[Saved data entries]
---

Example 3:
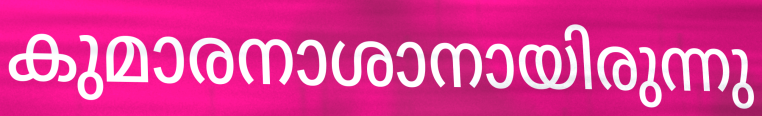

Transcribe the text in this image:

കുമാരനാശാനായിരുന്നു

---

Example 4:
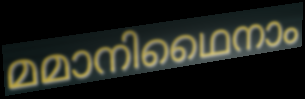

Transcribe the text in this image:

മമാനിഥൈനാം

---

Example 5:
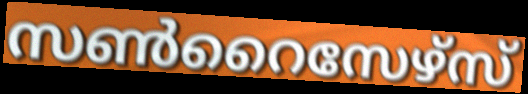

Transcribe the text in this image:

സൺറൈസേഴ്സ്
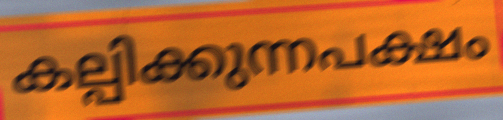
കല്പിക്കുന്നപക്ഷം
---
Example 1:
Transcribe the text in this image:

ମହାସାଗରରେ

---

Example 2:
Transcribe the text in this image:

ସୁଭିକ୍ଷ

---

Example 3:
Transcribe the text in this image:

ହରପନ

> [WHAT NEEDS TO BE DONE]
From the data above, copy each line that has the string "Example".

> [RESULT]
Example 3:
Example 4:
Example 5:
Example 1:
Example 2:
Example 3:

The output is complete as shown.